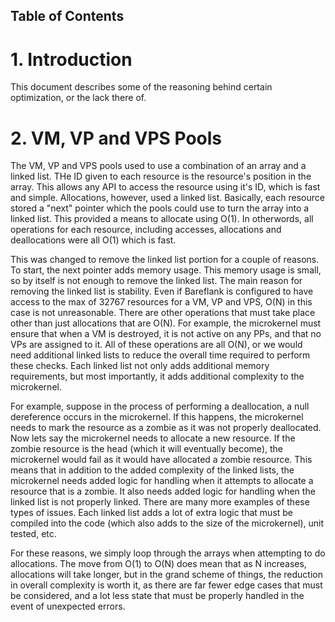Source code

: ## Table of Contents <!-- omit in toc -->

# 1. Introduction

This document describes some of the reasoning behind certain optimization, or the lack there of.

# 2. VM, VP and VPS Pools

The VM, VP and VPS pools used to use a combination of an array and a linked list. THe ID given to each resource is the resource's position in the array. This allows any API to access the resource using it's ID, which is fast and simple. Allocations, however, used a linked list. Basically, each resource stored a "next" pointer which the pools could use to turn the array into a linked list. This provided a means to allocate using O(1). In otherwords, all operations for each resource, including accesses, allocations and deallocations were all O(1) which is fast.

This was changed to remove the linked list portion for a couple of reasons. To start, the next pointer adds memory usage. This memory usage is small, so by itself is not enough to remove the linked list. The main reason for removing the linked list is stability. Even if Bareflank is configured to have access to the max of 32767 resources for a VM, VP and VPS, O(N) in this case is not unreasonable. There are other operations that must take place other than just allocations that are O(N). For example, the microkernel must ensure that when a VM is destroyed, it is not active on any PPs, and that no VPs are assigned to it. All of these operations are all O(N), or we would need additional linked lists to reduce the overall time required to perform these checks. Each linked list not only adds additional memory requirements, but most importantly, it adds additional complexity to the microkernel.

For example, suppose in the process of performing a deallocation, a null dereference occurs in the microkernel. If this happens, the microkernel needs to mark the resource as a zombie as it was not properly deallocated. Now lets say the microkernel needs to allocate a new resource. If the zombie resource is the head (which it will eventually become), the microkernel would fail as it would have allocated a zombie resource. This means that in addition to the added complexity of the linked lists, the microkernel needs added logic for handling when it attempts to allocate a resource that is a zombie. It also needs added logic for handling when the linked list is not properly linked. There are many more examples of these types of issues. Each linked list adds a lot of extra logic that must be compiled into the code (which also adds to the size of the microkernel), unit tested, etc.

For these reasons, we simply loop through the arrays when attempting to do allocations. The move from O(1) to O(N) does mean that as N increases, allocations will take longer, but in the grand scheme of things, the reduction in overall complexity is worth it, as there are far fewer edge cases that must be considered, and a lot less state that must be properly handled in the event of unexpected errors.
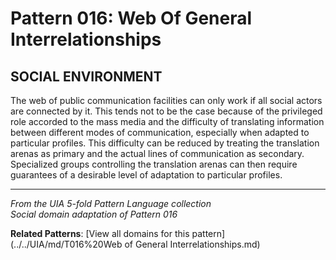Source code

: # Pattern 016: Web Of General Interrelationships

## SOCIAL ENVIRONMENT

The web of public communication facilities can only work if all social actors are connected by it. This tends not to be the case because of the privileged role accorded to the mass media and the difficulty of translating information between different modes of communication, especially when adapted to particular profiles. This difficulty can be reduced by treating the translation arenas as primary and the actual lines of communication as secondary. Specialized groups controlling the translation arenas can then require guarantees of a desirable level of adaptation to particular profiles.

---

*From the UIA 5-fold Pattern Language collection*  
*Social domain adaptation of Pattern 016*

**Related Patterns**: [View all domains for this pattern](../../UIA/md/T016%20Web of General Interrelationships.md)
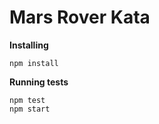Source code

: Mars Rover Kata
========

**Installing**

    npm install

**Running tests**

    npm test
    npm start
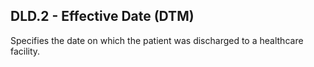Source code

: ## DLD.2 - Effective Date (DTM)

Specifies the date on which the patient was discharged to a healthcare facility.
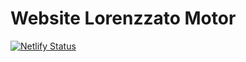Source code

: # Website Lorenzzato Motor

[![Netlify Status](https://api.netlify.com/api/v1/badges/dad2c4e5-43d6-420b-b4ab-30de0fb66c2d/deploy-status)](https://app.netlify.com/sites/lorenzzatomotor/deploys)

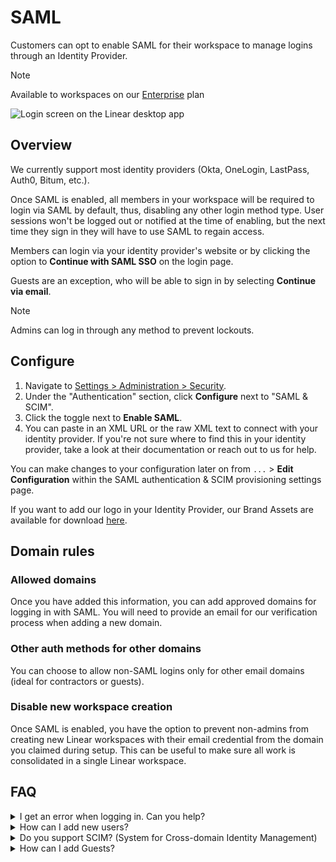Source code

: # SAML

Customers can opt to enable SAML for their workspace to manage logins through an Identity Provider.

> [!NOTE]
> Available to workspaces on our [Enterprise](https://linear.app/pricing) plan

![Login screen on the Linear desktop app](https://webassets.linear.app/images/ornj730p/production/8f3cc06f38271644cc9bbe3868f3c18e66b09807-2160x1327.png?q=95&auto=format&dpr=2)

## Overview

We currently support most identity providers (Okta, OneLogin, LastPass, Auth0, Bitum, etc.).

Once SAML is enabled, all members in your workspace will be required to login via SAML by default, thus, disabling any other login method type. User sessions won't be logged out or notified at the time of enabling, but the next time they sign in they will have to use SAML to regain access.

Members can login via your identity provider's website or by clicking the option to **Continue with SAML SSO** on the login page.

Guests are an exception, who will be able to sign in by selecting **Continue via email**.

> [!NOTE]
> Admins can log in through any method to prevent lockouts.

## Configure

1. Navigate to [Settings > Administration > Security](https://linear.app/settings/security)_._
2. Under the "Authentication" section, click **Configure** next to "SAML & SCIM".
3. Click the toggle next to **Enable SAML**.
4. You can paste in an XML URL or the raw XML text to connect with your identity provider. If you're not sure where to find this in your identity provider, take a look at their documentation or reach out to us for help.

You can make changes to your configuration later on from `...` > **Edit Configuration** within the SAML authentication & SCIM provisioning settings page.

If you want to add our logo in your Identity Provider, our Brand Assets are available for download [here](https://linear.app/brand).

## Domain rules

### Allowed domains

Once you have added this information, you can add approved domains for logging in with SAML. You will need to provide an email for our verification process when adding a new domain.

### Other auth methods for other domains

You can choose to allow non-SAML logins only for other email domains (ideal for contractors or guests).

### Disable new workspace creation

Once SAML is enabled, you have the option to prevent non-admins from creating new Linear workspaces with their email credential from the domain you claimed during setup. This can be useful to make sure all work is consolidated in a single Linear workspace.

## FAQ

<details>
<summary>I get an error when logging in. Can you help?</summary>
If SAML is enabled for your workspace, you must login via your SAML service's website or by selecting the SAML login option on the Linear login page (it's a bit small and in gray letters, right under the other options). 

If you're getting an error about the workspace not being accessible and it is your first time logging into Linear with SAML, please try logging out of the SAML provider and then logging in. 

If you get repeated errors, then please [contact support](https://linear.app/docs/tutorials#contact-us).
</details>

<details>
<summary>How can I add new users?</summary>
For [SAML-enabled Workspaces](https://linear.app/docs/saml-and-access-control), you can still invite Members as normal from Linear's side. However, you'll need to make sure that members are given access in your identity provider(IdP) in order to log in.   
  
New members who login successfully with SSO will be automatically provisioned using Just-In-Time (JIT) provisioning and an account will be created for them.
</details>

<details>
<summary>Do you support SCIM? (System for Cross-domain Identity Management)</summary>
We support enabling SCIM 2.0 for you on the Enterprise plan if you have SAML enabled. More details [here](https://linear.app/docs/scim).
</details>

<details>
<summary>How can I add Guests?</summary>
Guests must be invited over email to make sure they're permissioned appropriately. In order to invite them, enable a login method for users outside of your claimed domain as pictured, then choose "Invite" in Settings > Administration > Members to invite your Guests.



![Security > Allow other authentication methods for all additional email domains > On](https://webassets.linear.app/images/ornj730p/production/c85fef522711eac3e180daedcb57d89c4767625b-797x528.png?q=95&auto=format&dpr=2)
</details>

#####

*What to produce:* In the listing above, find the line with "our [Enterprise](https://linear.app/pricing) plan" and the line with "## Overview". Output those two lines and every line between them, exactly as written.

*Result for this task:*
> Available to workspaces on our [Enterprise](https://linear.app/pricing) plan

![Login screen on the Linear desktop app](https://webassets.linear.app/images/ornj730p/production/8f3cc06f38271644cc9bbe3868f3c18e66b09807-2160x1327.png?q=95&auto=format&dpr=2)

## Overview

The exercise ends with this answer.